◆ WORK REQUEST ◆
Take every record and write it out again exactly, with no images included.

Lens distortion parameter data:
* * * *
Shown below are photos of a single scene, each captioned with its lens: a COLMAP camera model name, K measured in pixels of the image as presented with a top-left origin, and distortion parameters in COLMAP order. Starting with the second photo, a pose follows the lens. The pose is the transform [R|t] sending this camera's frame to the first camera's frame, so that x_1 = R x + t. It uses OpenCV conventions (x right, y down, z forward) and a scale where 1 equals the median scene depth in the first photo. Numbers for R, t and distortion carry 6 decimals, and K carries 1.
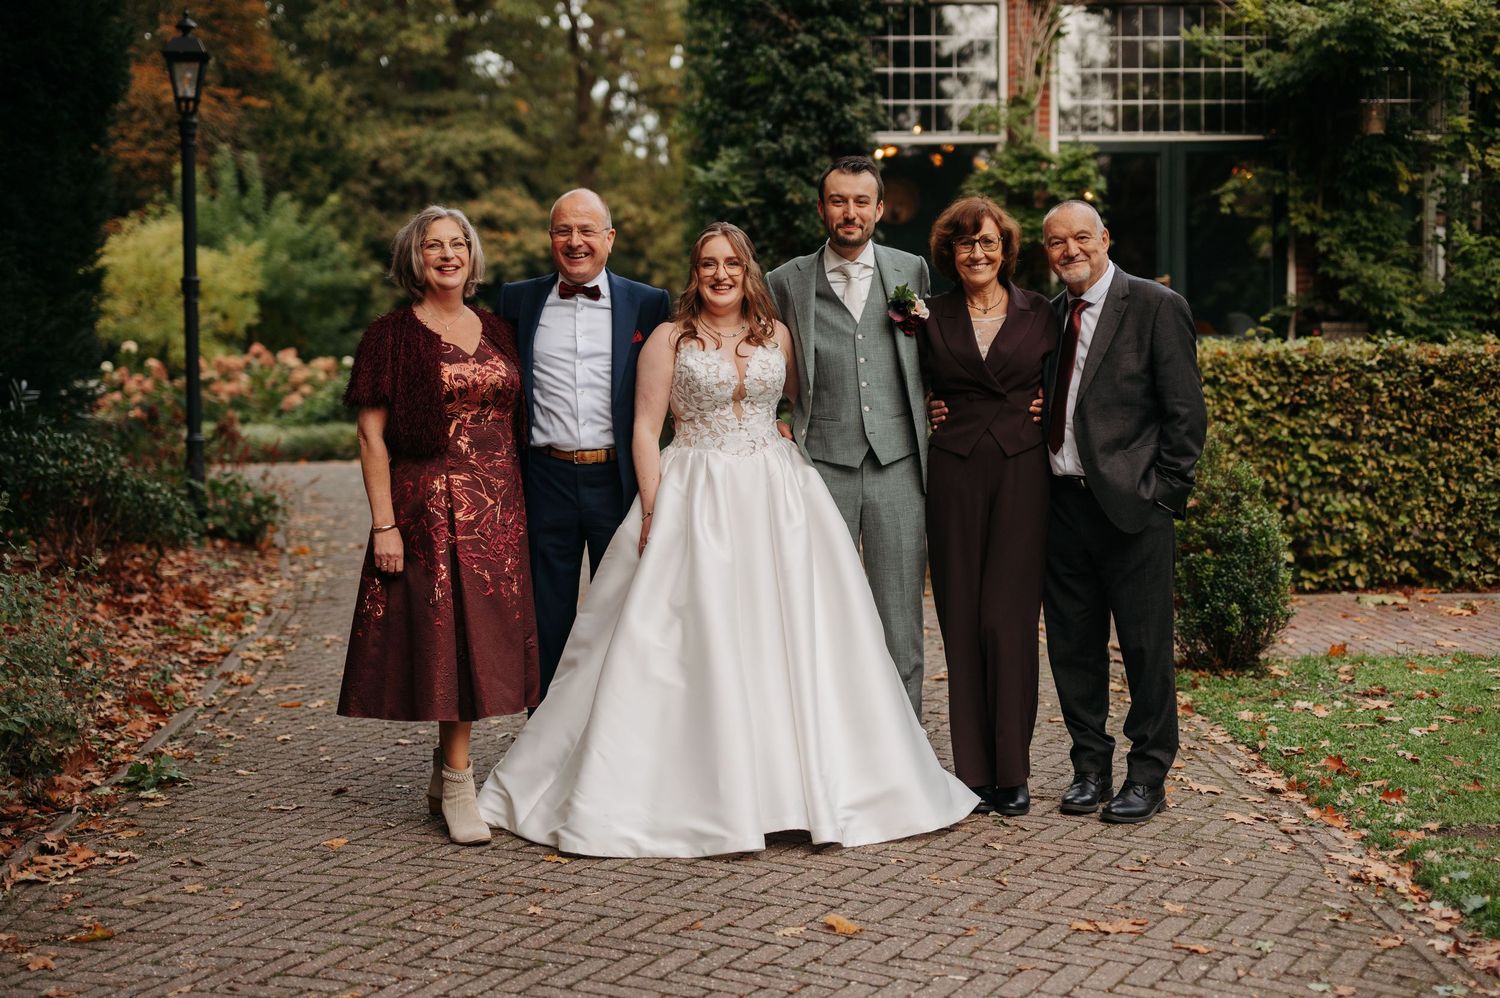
lens RADIAL K [[2193.3, 0, 750.0], [0, 2193.3, 499.0], [0, 0, 1]] dist [0.017217, 0.016638]
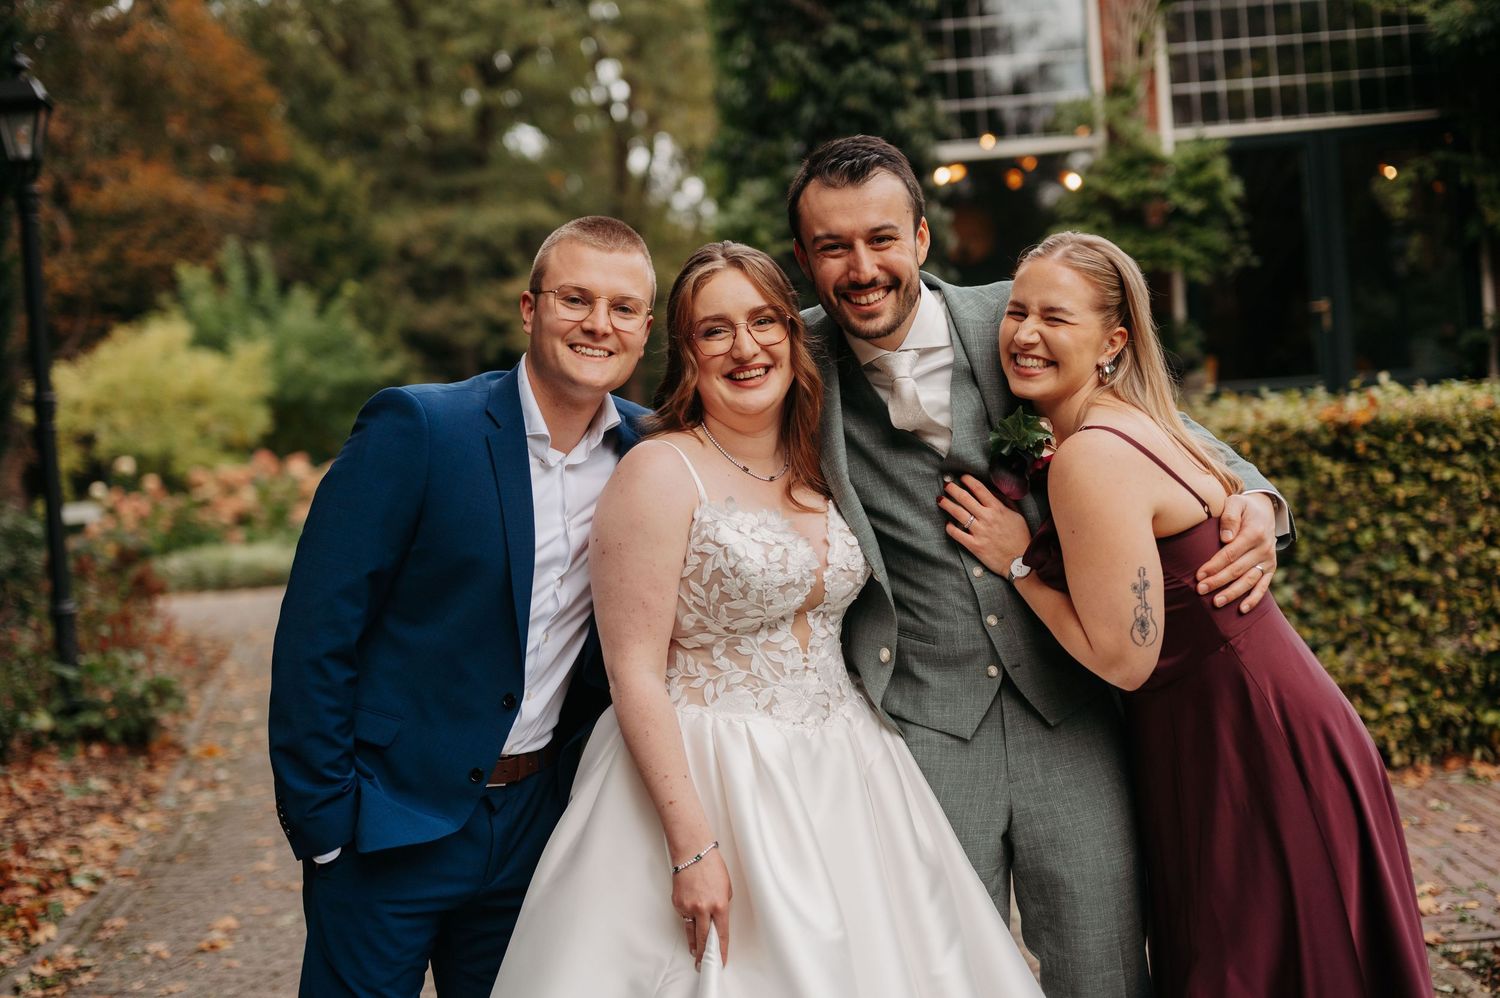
lens RADIAL K [[2193.3, 0, 750.0], [0, 2193.3, 499.0], [0, 0, 1]] dist [0.017217, 0.016638]
pose [[0.997014, -0.070321, -0.031911, 0.006892], [0.069365, 0.997136, -0.030123, -0.022226], [0.033938, 0.027820, 0.999037, 0.217408]]
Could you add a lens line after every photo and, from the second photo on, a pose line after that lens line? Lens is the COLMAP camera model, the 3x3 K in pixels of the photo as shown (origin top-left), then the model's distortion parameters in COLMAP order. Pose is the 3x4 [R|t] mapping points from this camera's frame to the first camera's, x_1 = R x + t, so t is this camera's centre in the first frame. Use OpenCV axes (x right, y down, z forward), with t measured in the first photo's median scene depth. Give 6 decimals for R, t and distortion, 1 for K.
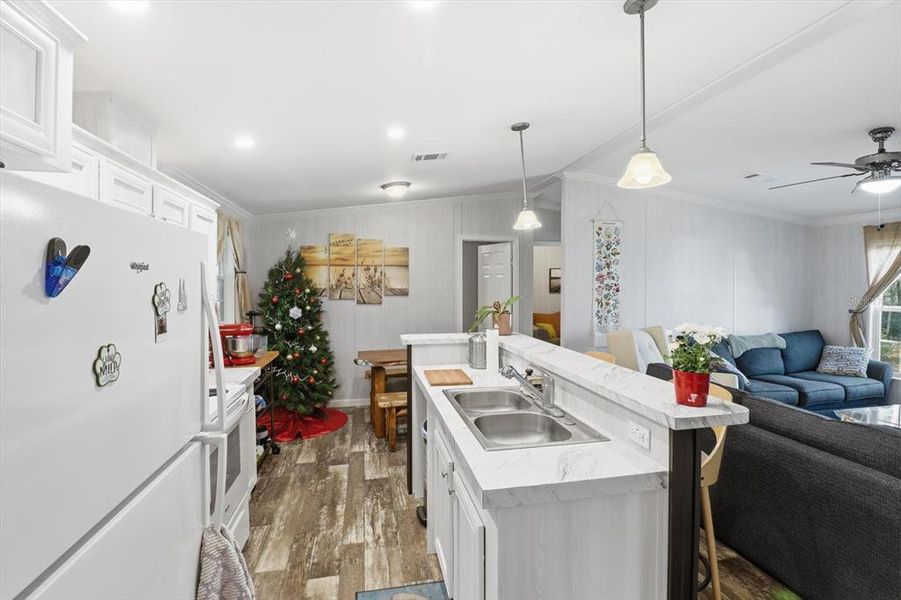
lens RADIAL K [[424.1, 0, 446.0], [0, 424.1, 293.8], [0, 0, 1]] dist [-0.004266, -0.010423]
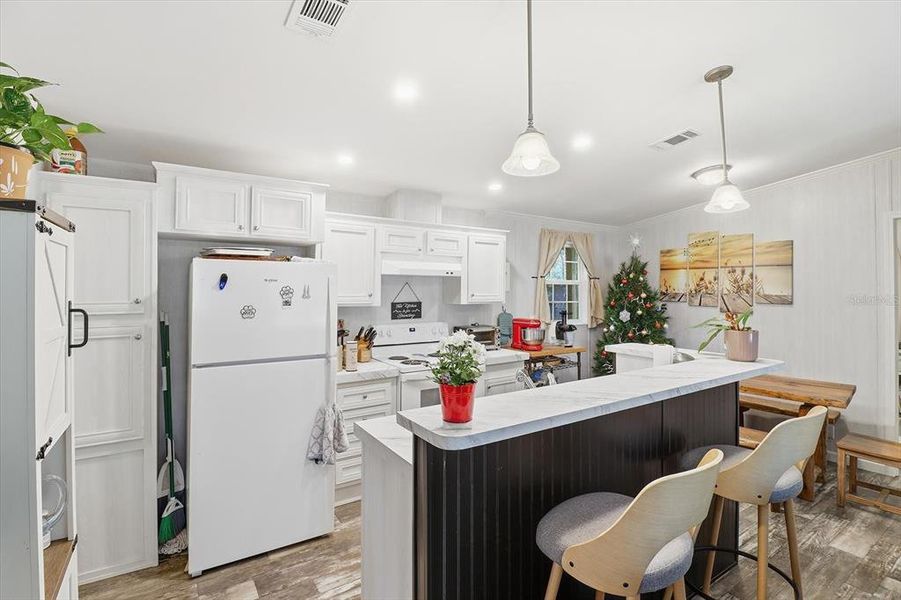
lens RADIAL K [[424.1, 0, 452.6], [0, 424.1, 282.5], [0, 0, 1]] dist [-0.004266, -0.010423]
pose [[0.375217, -0.010313, -0.926879, 0.421194], [-0.025149, 0.999457, -0.021302, -0.004751], [0.926596, 0.031302, 0.374754, 0.194057]]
* * * *
◆ OUTPUT OF THE EXERCISE ◆
Shown below are photos of a single scene, each captioned with its lens: a COLMAP camera model name, K measured in pixels of the image as presented with a top-left origin, and distortion parameters in COLMAP order. Starting with the second photo, a pose follows the lens. The pose is the transform [R|t] sending this camera's frame to the first camera's frame, so that x_1 = R x + t. It uses OpenCV conventions (x right, y down, z forward) and a scale where 1 equals the median scene depth in the first photo. Numbers for R, t and distortion carry 6 decimals, and K carries 1.
lens RADIAL K [[2193.3, 0, 750.0], [0, 2193.3, 499.0], [0, 0, 1]] dist [0.017217, 0.016638]
lens RADIAL K [[2193.3, 0, 750.0], [0, 2193.3, 499.0], [0, 0, 1]] dist [0.017217, 0.016638]
pose [[0.997014, -0.070321, -0.031911, 0.006892], [0.069365, 0.997136, -0.030123, -0.022226], [0.033938, 0.027820, 0.999037, 0.217408]]
Could you add a lens line after every photo and, from the second photo on, a pose line after that lens line? Lens is the COLMAP camera model, the 3x3 K in pixels of the photo as shown (origin top-left), then the model's distortion parameters in COLMAP order. Pose is the 3x4 [R|t] mapping points from this camera's frame to the first camera's, x_1 = R x + t, so t is this camera's centre in the first frame. Use OpenCV axes (x right, y down, z forward), with t measured in the first photo's median scene depth. Give 6 decimals for R, t and distortion, 1 for K.
lens RADIAL K [[424.1, 0, 446.0], [0, 424.1, 293.8], [0, 0, 1]] dist [-0.004266, -0.010423]
lens RADIAL K [[424.1, 0, 452.6], [0, 424.1, 282.5], [0, 0, 1]] dist [-0.004266, -0.010423]
pose [[0.375217, -0.010313, -0.926879, 0.421194], [-0.025149, 0.999457, -0.021302, -0.004751], [0.926596, 0.031302, 0.374754, 0.194057]]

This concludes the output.